- [Exercise details]
Change "pose" to "camera" throughout the rows below, repeating their lines with everything else unchanged. Leave the pictures out of your answer.
** START OF Records shown **
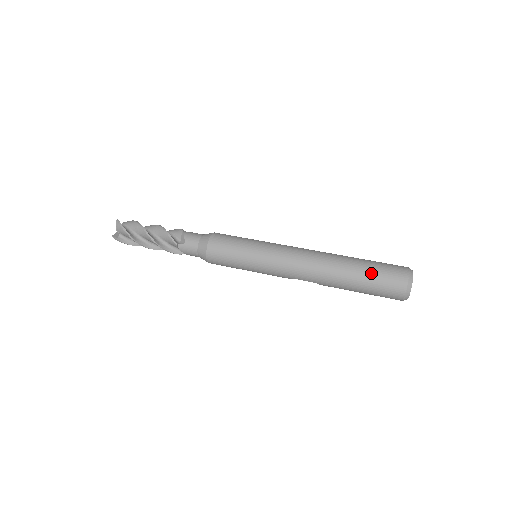
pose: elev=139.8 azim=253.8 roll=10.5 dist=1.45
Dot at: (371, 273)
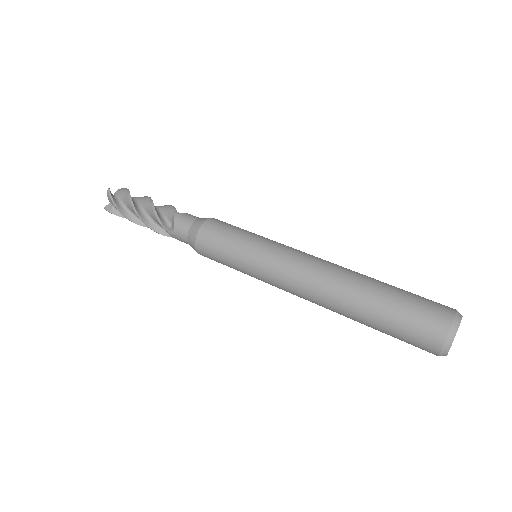
Dot at: (394, 316)
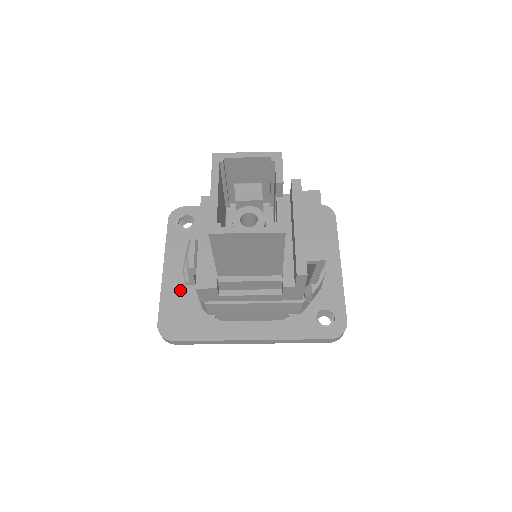
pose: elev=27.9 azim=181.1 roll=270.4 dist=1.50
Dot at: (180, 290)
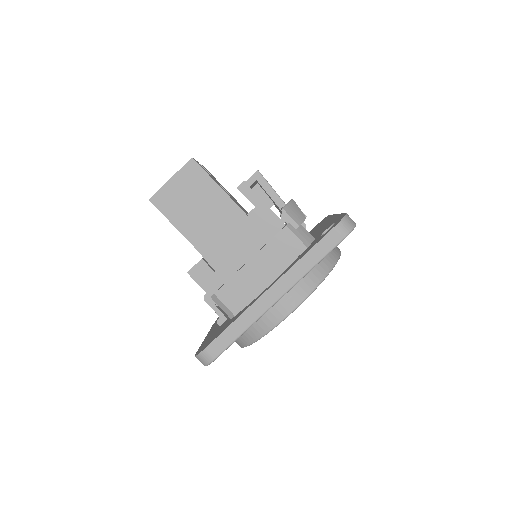
Dot at: (215, 331)
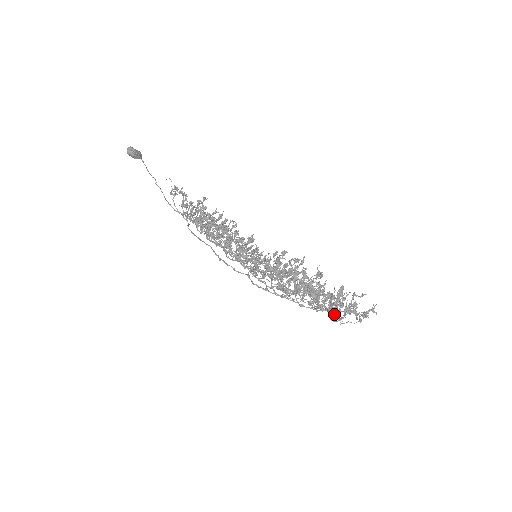
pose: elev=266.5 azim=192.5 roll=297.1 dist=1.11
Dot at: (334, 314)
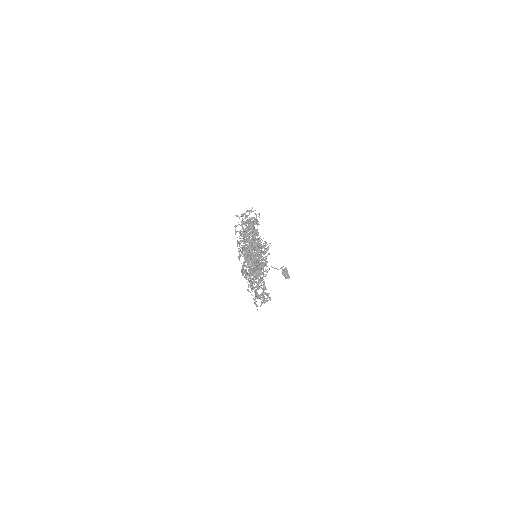
Dot at: occluded
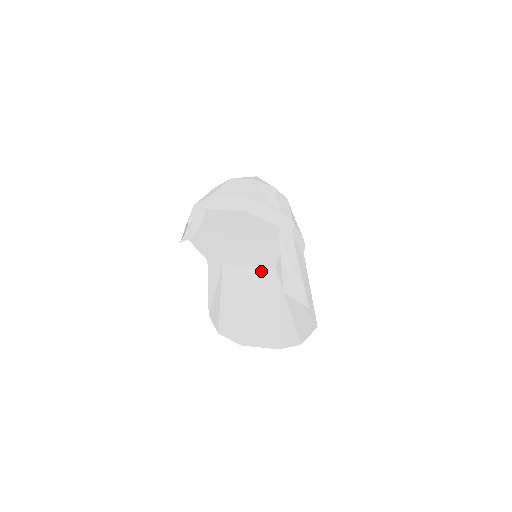
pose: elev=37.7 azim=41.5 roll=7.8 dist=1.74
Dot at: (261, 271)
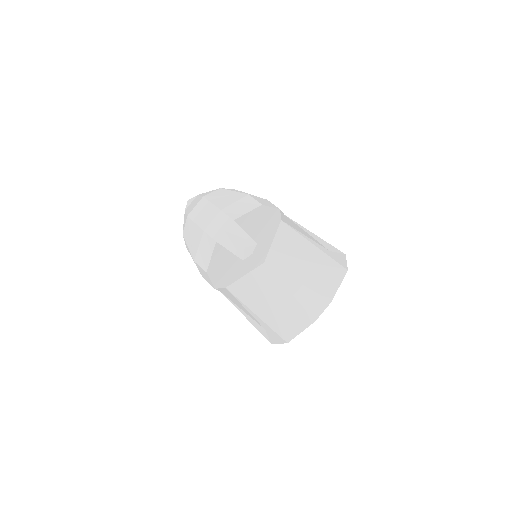
Dot at: (256, 272)
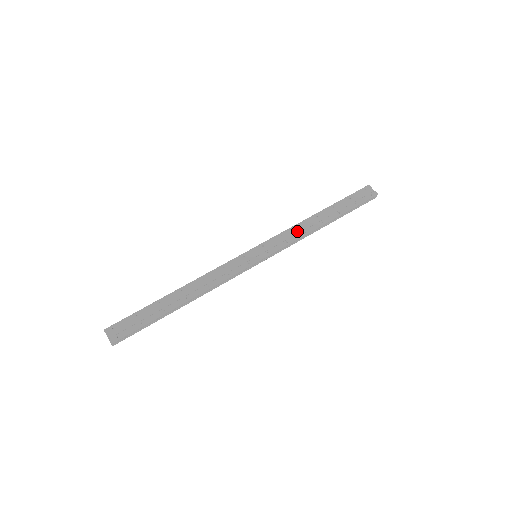
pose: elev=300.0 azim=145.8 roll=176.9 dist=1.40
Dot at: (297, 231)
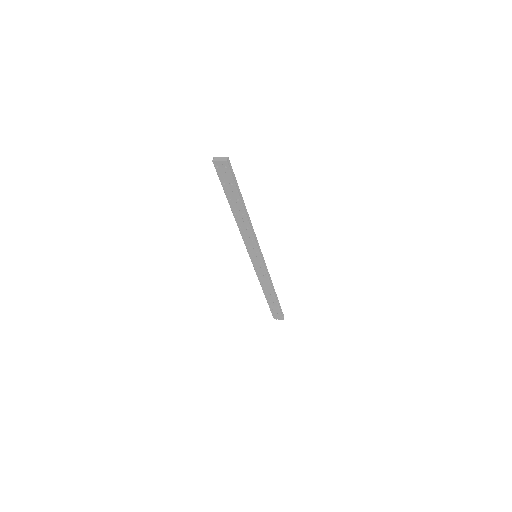
Dot at: occluded
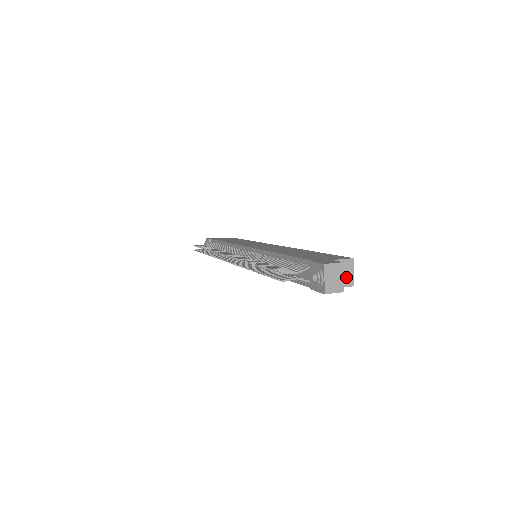
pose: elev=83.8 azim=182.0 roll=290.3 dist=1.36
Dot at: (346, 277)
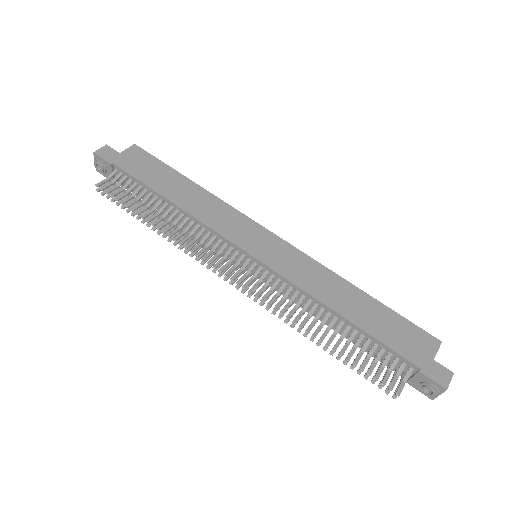
Dot at: occluded
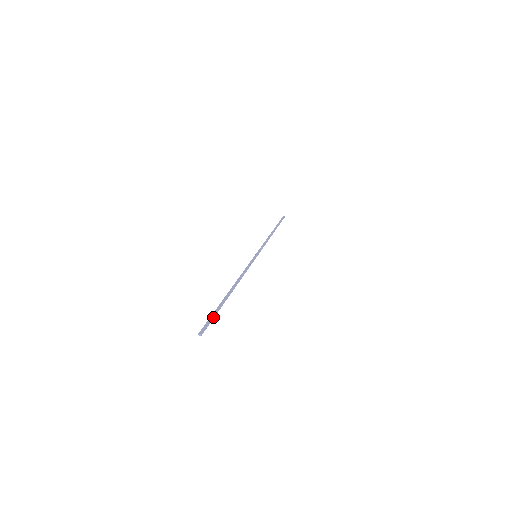
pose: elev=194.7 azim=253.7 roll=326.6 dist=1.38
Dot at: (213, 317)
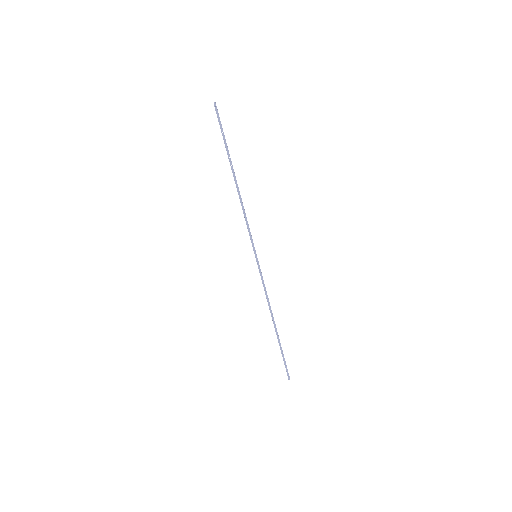
Dot at: (222, 130)
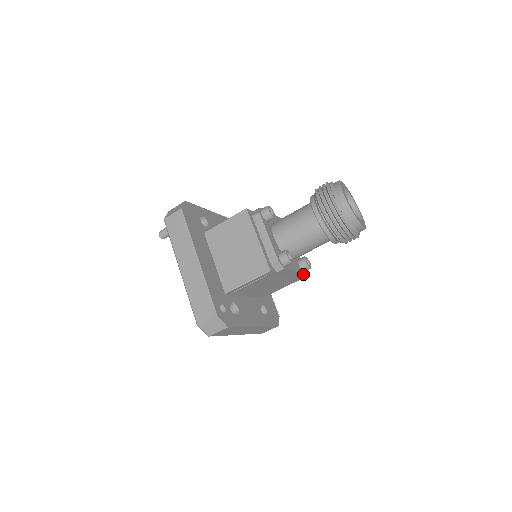
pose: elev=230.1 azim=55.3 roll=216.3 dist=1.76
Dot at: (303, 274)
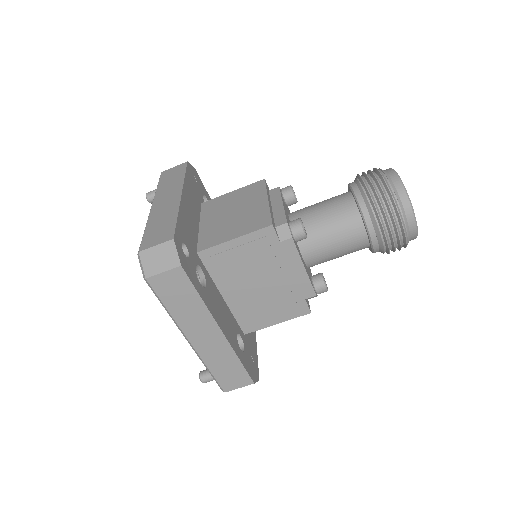
Dot at: (314, 295)
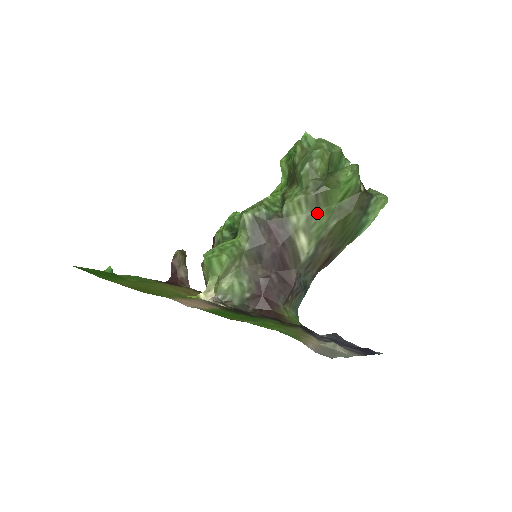
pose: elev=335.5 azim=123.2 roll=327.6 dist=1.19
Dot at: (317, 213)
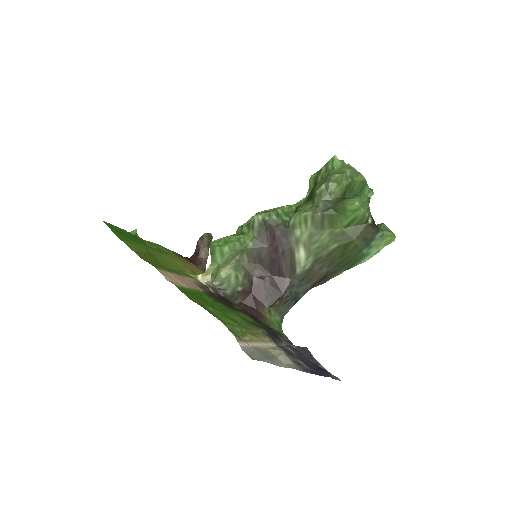
Dot at: (320, 232)
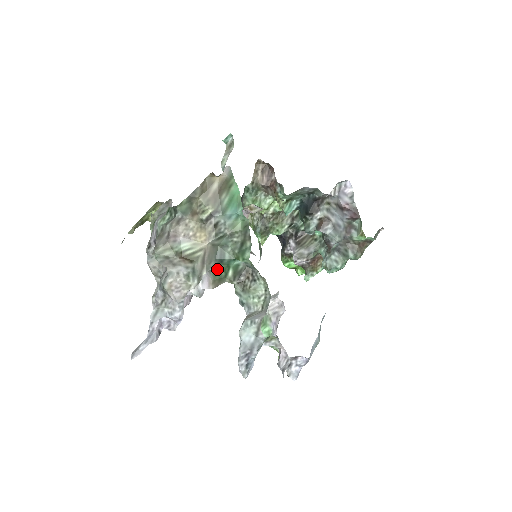
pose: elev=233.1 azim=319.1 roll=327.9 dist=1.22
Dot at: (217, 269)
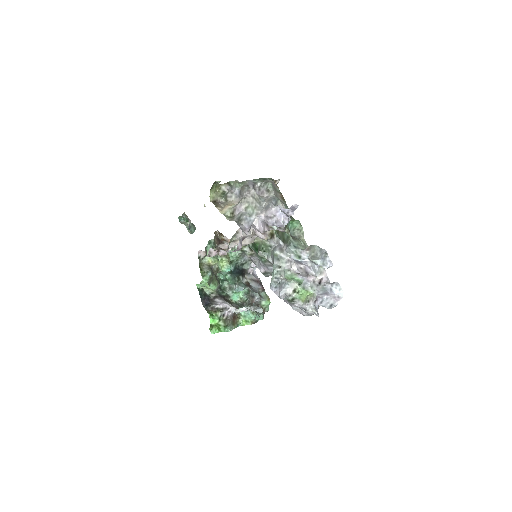
Dot at: occluded
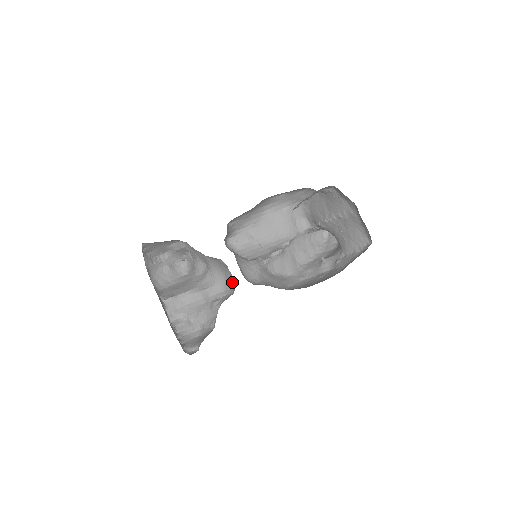
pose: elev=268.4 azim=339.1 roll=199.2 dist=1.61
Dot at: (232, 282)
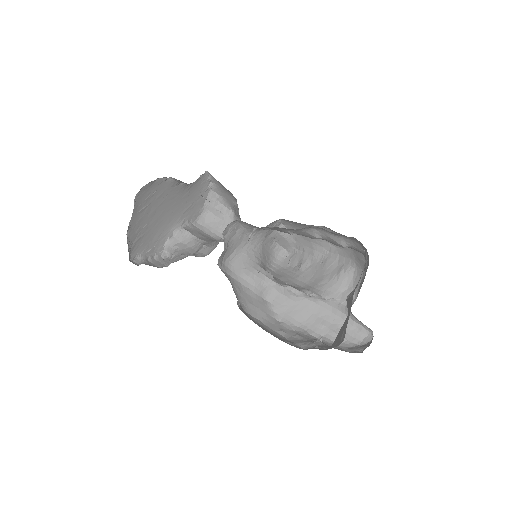
Dot at: occluded
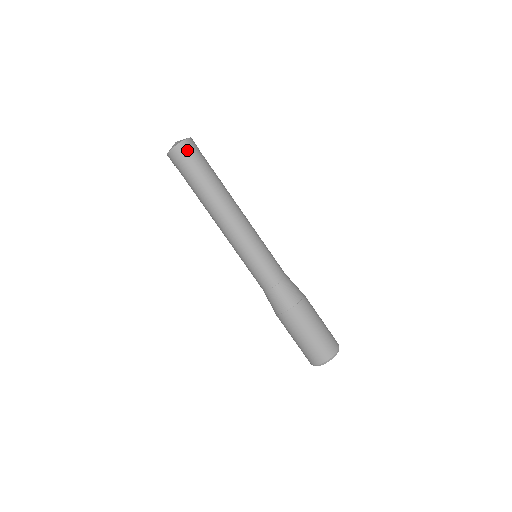
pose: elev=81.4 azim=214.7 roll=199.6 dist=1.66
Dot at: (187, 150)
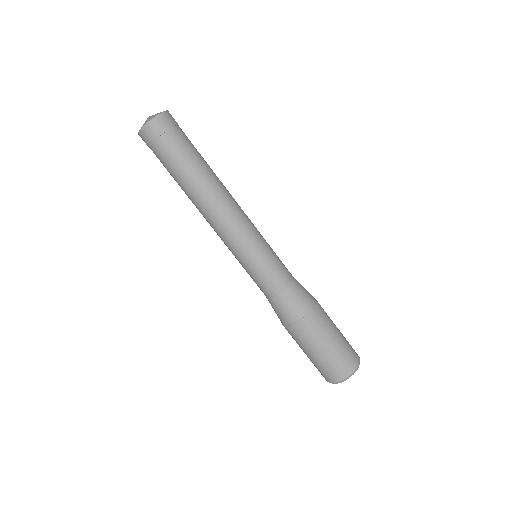
Dot at: (174, 121)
** END OF Records shown **
- [Response below]
camera: elev=139.8 azim=253.8 roll=10.5 dist=1.45
Dot at: (371, 273)
Dot at: (394, 316)
camera: elev=27.9 azim=181.1 roll=270.4 dist=1.50
Dot at: (180, 290)
Dot at: (215, 331)
camera: elev=266.5 azim=192.5 roll=297.1 dist=1.11
Dot at: (334, 314)
Dot at: occluded
camera: elev=37.7 azim=41.5 roll=7.8 dist=1.74
Dot at: (261, 271)
Dot at: (256, 272)
camera: elev=300.0 azim=145.8 roll=176.9 dist=1.40
Dot at: (297, 231)
Dot at: occluded
camera: elev=83.8 azim=182.0 roll=290.3 dist=1.36
Dot at: (346, 277)
Dot at: occluded
camera: elev=194.7 azim=253.7 roll=326.6 dist=1.38
Dot at: (213, 317)
Dot at: (222, 130)
camera: elev=230.1 azim=55.3 roll=216.3 dist=1.76
Dot at: (303, 274)
Dot at: (314, 295)
camera: elev=335.5 azim=123.2 roll=327.6 dist=1.19
Dot at: (317, 213)
Dot at: (320, 232)
camera: elev=233.1 azim=319.1 roll=327.9 dist=1.22
Dot at: (217, 269)
Dot at: occluded
camera: elev=268.4 azim=339.1 roll=199.2 dist=1.61
Dot at: (232, 282)
Dot at: occluded
camera: elev=81.4 azim=214.7 roll=199.6 dist=1.66
Dot at: (187, 150)
Dot at: (174, 121)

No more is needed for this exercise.